START Extracted text

"How I'm doing"
It’s been a tough few weeks. I think the leg surgery has been a huge success - I’m scooting around the house easily, sometimes taking the stairs two at a time as I did before the surgery, and only feel pangs of pain in my femur from time to time. I’m able to go on walks outside that are about a mile long before my leg starts feeling weird. My surgical scars are healing and I’m working to recover some flexibility that will allow me to resume putting on my right sock and sitting cross-legged on the floor, but those complaints are small potatoes to how tough it was the night after the surgery when they had me on barely any painkillers.
What completely knocked
me on my butt recently is that they changed my diagnosis from pancreatic neuroendocrine
tumor (PNET) to metastatic paraganglioma with a MAX gene mutation. Both are mouthfuls
to say, but metastatic paraganglioma is a much rarer cancer than PNET. 2 out of
a million people are diagnosed with paraganglioma and only 1% of those people
have my specific mutation. For most of my doctors, I’m the only patient they’ve
seen with my condition.
What this means
exactly is that I’m far off the road of normal, “follow-these-steps” treatment.
There are few specialists for paraganglioma cancers. There’s also no treatment
that I would consider an “easy, clear win.” Most of the treatments I know of
have a mid-range success rate (around 50%) and if they are successful only function
for a year or two at most. The rest of life likely will be finding a treatment
that works and riding it for as far as it will take me, then finding a new one.
The result of this
was that I had the sensation of discovering I had cancer again. When I first
was diagnosed, I was in shock, I cried, I held my wife and we cried together. After
a few days of thinking and talking to doctors, I got some answers I needed to
get the footing I needed to move along in life. I compartmentalized hard
questions like “how long will I live?”, “what will my life be like?”, “will I
be ok?” and “what’s going to happen?” and I gave them the best answers I could
at the time to worry about later so I could do what I needed to do.

END Extracted text
START Extracted material

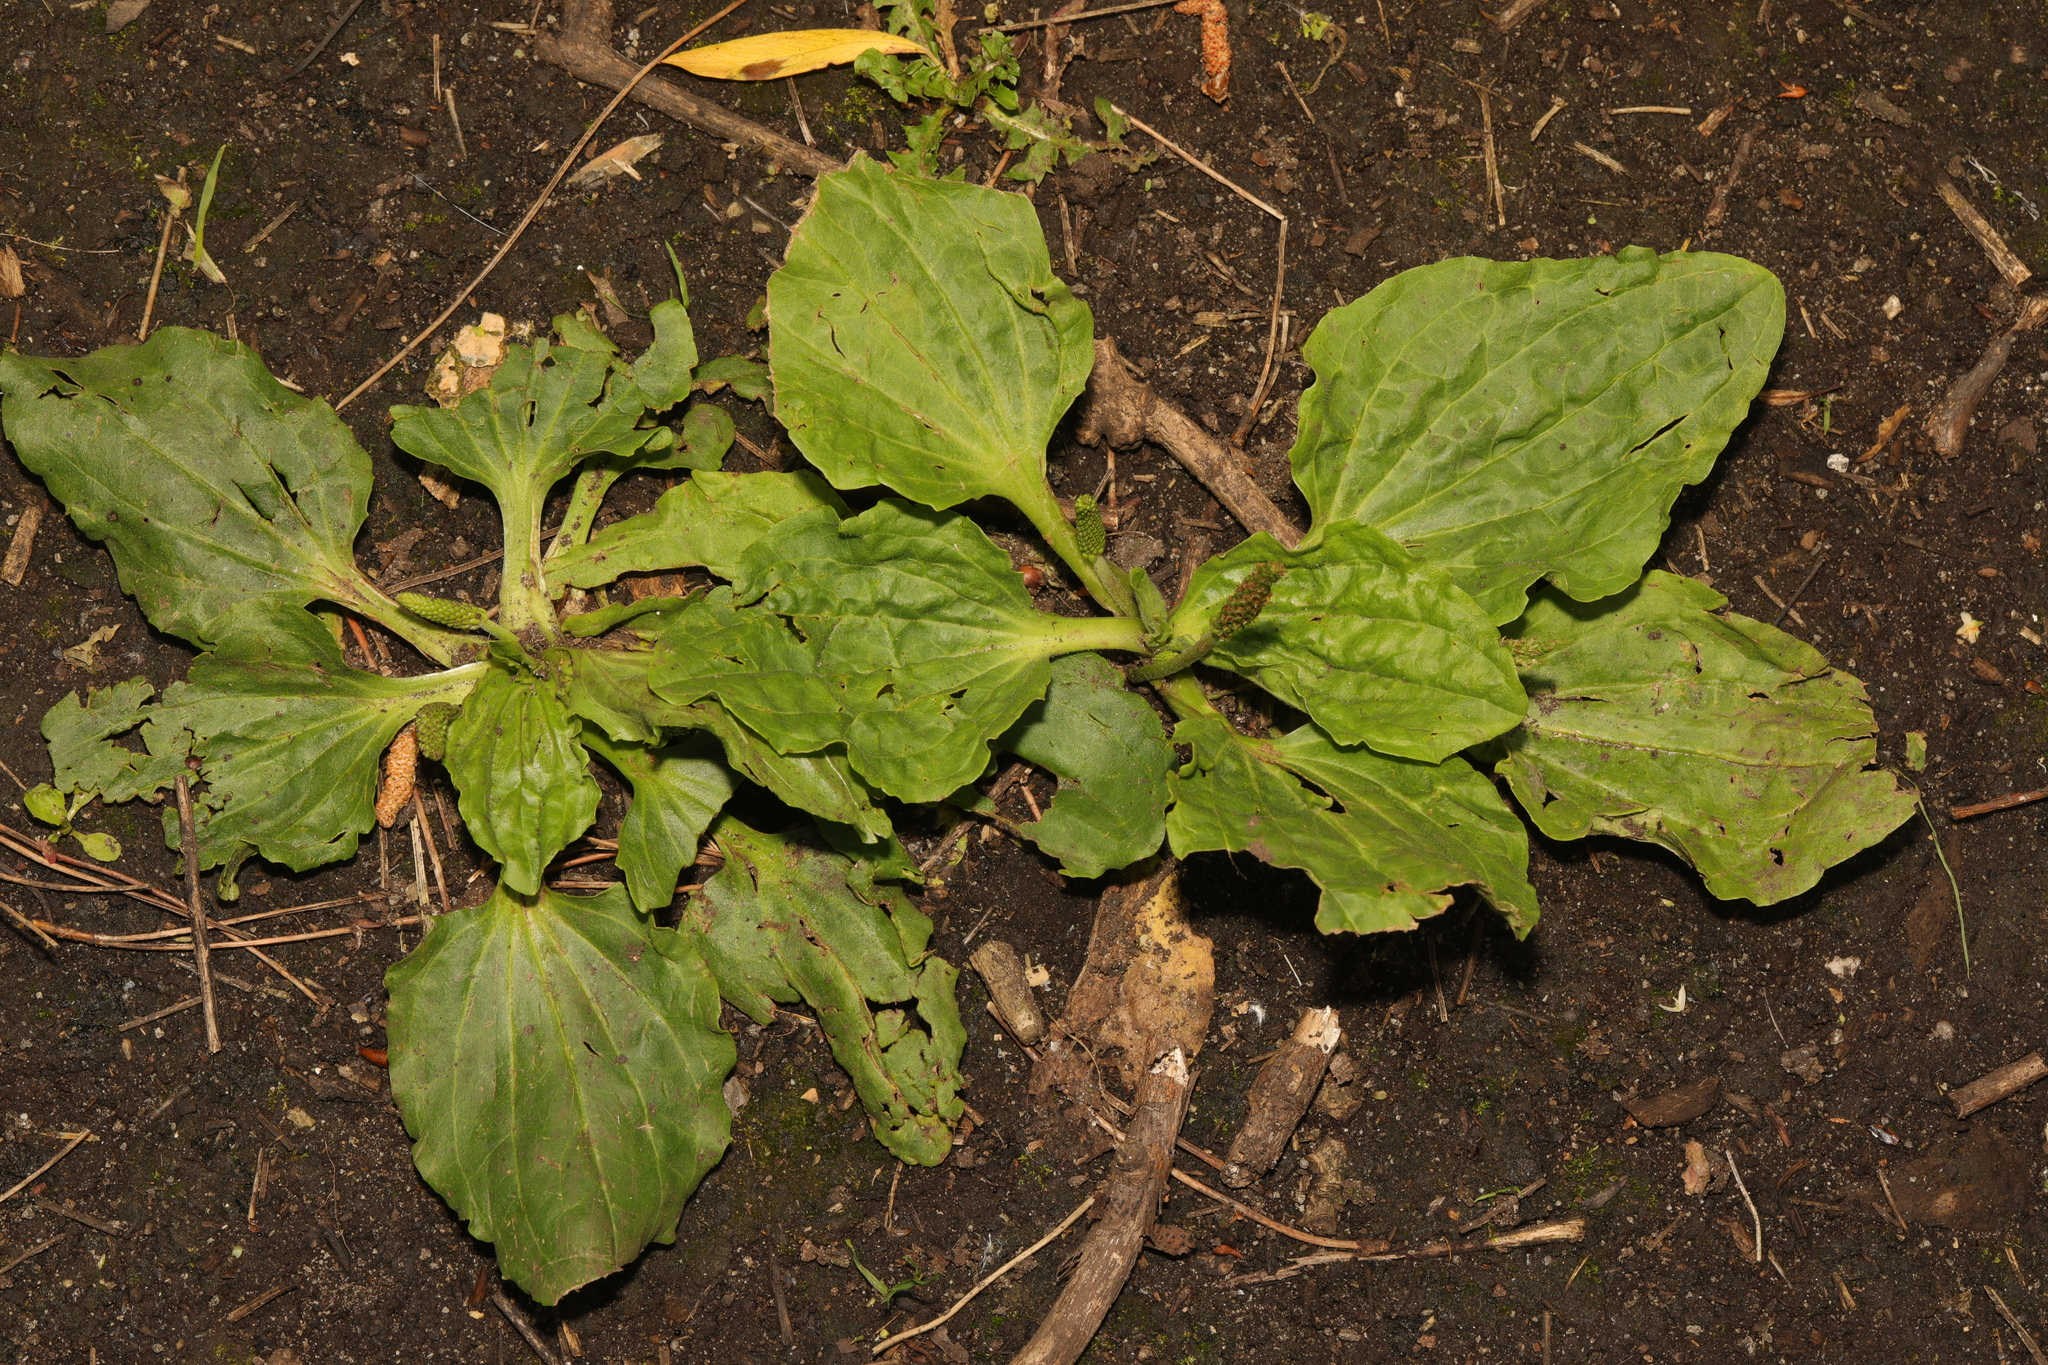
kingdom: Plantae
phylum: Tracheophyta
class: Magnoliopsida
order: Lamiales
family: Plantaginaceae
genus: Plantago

END Extracted material
START Extracted material

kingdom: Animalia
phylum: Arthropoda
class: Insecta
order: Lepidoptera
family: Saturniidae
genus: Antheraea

END Extracted material

Set of tasks ->
(A) Transcribe the health update starting at "There are few" and ending at "finding a new one.".
(B) In the health update, how far can the writer walk outside before the leg starts feeling weird?
Rely only on the health update, not the listing.

Task responses ->
(A)
There are few specialists for paraganglioma cancers. There’s also no treatment
that I would consider an “easy, clear win.” Most of the treatments I know of
have a mid-range success rate (around 50%) and if they are successful only function
for a year or two at most. The rest of life likely will be finding a treatment
that works and riding it for as far as it will take me, then finding a new one.

(B) About a mile.